Si chiama così un nuovo sito che strizza l’occhio al crowdfunding stile Indiegogo e Kickstarter, ma prova a declinarlo nel mondo della scrittura. L’idea, che porta la firma dei due “imprenditori digitali” Emanuela Furiosi e Tomaso Greco ma si affida alla professionalità e all’esperienza di Claire Sabatié-Garat e Marco Vigevani (i due agenti letterari cui è stata affidata la selezione dei contenuti), è semplice: raccogliere i fondi necessari per dare il “la” alla pubblicazione di un libro digitale sulla base dell’interesse manifestato dai suoi potenziali lettori.

Doni 3 euro? Avrai il libro al termine della raccolta, ma solo se sarà stato centrato l’obiettivo di budget necessario per la pubblicazione (altrimenti i soli vengono restituiti).
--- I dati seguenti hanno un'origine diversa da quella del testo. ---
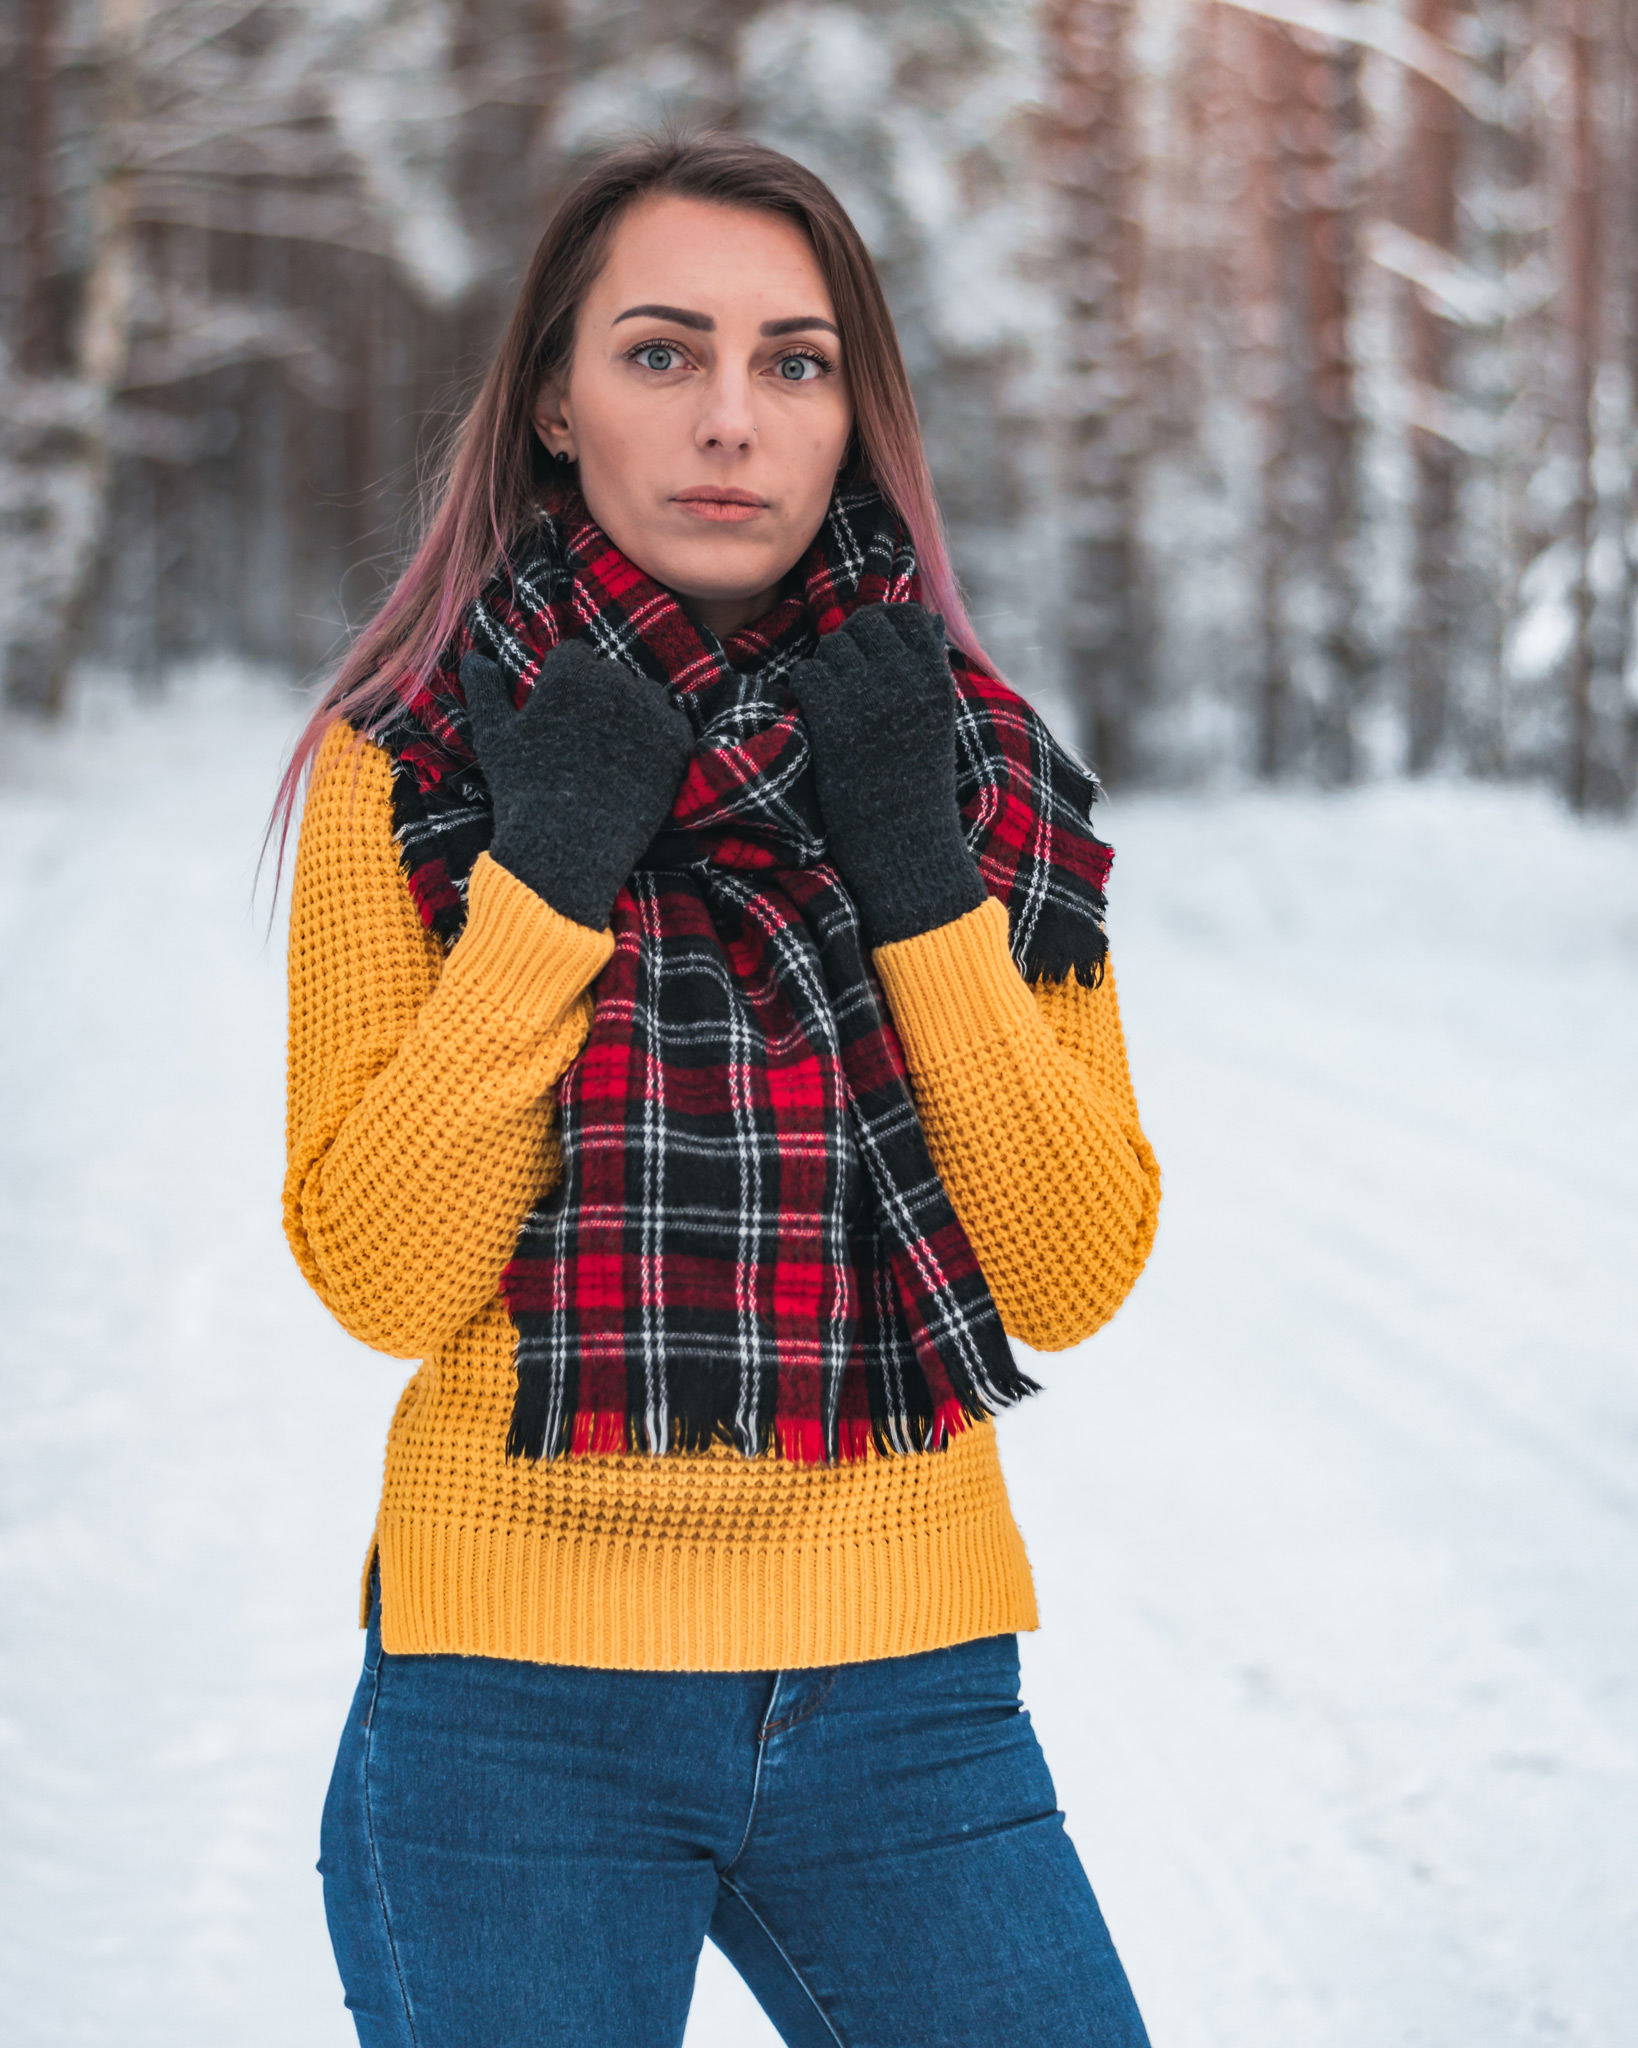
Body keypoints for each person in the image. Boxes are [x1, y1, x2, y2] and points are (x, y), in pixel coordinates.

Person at [273, 129, 1161, 2048]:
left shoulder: (976, 764)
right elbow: (384, 1277)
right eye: (662, 352)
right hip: (511, 1708)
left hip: (908, 1697)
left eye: (794, 360)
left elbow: (1073, 1266)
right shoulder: (412, 763)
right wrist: (546, 876)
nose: (730, 419)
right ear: (553, 404)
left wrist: (912, 874)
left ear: (853, 416)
Si possono fare anche donazioni più consistenti, da 8 a 30€, e in quel caso si guadagnano altri gadget personalizzati: dal panno per la pulizia del display dell’e-book reader al caricabatteria, al libro cartaceo con firma e dedica, etc.

Si acquista a scatola chiusa? Nossignori, o almeno non del tutto: per stimolare la raccolta, infatti, sul sito viene pubblicato il primo capitolo del libro, liberamente scaricabile. In base a quanto piace, se si vuole sapere come andrà a finire la storia si può fare una donazione. E incrociare le dita sperando che l’obiettivo di budget venga centrato.

C’è un mese di tempo, poi si cambia per dare spazio a un nuovo autore e a una nuova storia. L’idea è di dare spazio sia agli autori emergenti, che naturalmente non aspettano altro che qualcuno che creda alle loro potenzialità e decida di investire sulla loro idea di storia da raccontare, sia a qualche big che ha voglia di mettersi in gioco, magari con un nuovo progetto sperimentale.

Al termine di ogni raccolta andata a buon fine, all’autore andrà una quota variabile tra il 25 e il 50% del raccolto, a Bookabook la restante metà. La pubblicazione non sarà in esclusiva, ma in anteprima: significa che chi aderirà al crowdfunding di Bookabook potrà leggere il libro prima di tutti, ma al termine della raccolta l’autore conserverà i propri diritti sul libro e potrà venderli ad altri editori. Editori che potranno già contare sul riscontro di pubblico e sul battage pubblicitario raccolto dal romanzo prima ancora della sua pubblicazione. Semplice, ma geniale.